▶ [TASK TO COMPLETE]
Pick out and copy every line below that has the word "your".

-- Opening Marker --

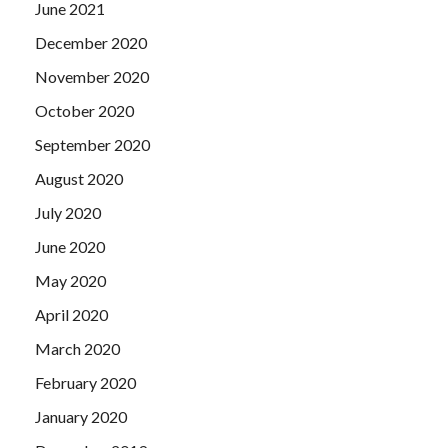
June 2021
December 2020
November 2020
October 2020
September 2020
August 2020
July 2020
June 2020
May 2020
April 2020
March 2020
February 2020
January 2020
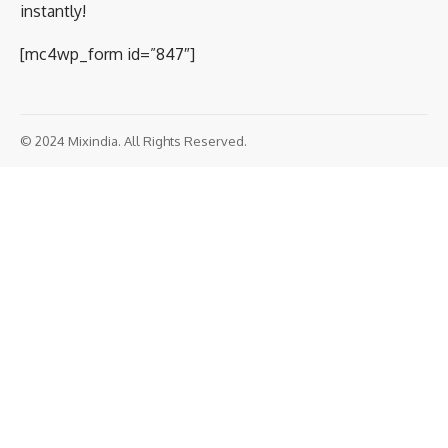
instantly!
[mc4wp_form id=”847″]
© 2024 Mixindia. All Rights Reserved.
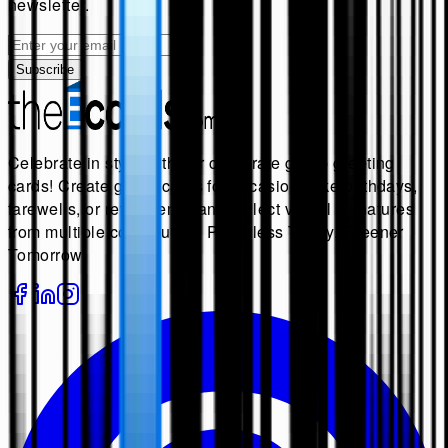
newsletter.
Subscribe
Celebrate in style with our corporate group greeting
cards! Create group cards for occasions like birthdays,
farewells, or retirements, and collect virtual signatures
from multiple contributors. Paperless Today, Greener
Tomorrow.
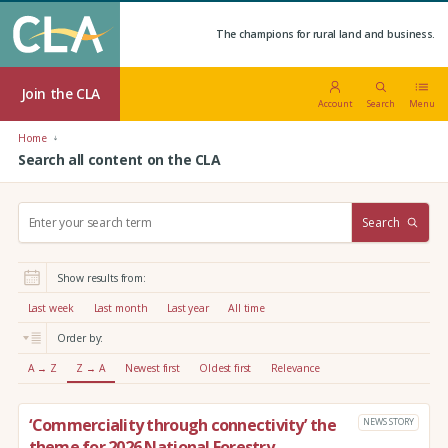
The champions for rural land and business.
Join the CLA
Account
Search
Menu
Home
Search all content on the CLA
S
Search
e
a
r
Show results from:
c
h
Last week
Last month
Last year
All time
:
Order by:
A → Z
Z → A
Newest first
Oldest first
Relevance
‘Commerciality through connectivity’ the
NEWS STORY
theme for 2026 National Forestry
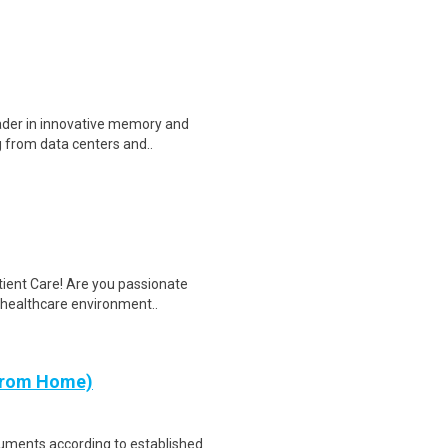
eader in innovative memory and
 from data centers and..
tient Care! Are you passionate
d healthcare environment..
 from Home)
cuments according to established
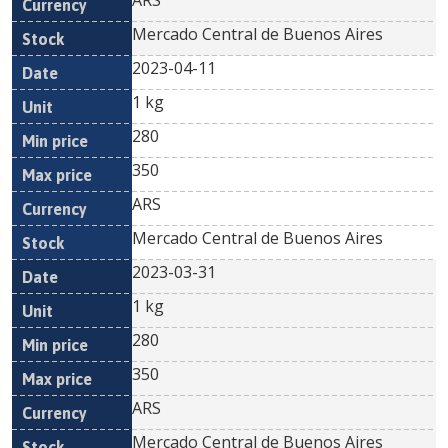
ARS
Mercado Central de Buenos Aires
2023-04-11
1 kg
280
350
ARS
Mercado Central de Buenos Aires
2023-03-31
1 kg
280
350
ARS
Mercado Central de Buenos Aires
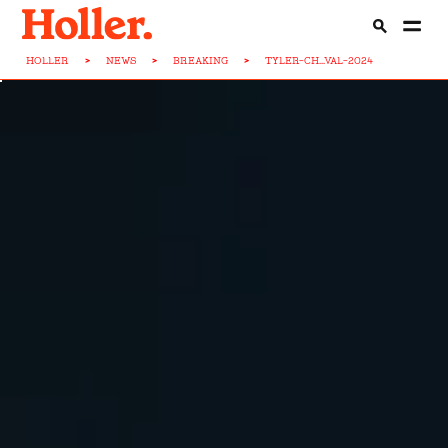
HOLLER
>
NEWS
>
BREAKING
>
TYLER-CH...VAL-2024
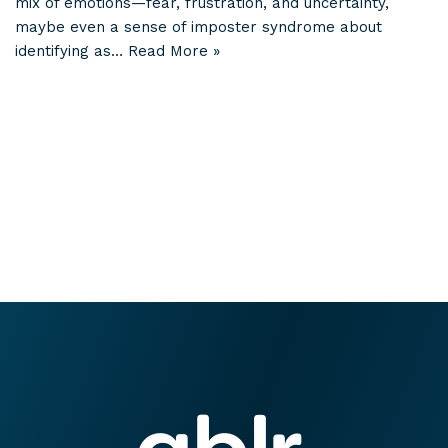
mix of emotions—fear, frustration, and uncertainty,
maybe even a sense of imposter syndrome about
identifying as…
Read More »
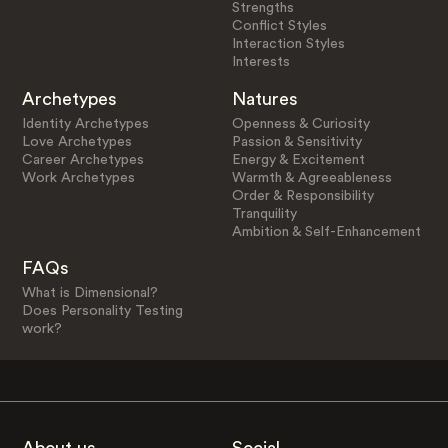
Strengths
Conflict Styles
Interaction Styles
Interests
Archetypes
Natures
Identity Archetypes
Openness & Curiosity
Love Archetypes
Passion & Sensitivity
Career Archetypes
Energy & Excitement
Work Archetypes
Warmth & Agreeableness
Order & Responsibility
Tranquility
Ambition & Self-Enhancement
FAQs
What is Dimensional?
Does Personality Testing
work?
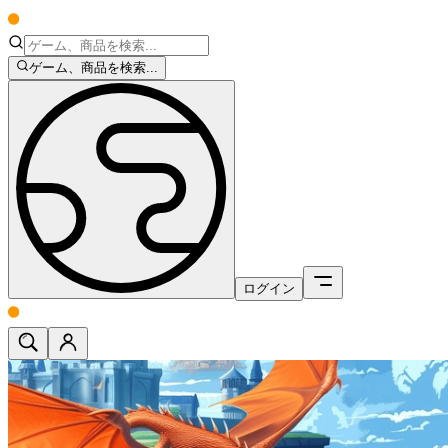
ゲーム、商品を検索...
ログイン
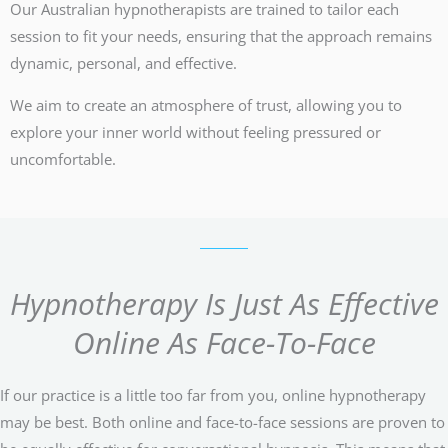
Our Australian hypnotherapists are trained to tailor each
session to fit your needs, ensuring that the approach remains
dynamic, personal, and effective.
We aim to create an atmosphere of trust, allowing you to
explore your inner world without feeling pressured or
uncomfortable.
Hypnotherapy Is Just As Effective
Online As Face-To-Face
If our practice is a little too far from you, online hypnotherapy
may be best. Both online and face-to-face sessions are proven to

-- Closing Marker --

▶ [RESULT BELOW]
session to fit your needs, ensuring that the approach remains
explore your inner world without feeling pressured or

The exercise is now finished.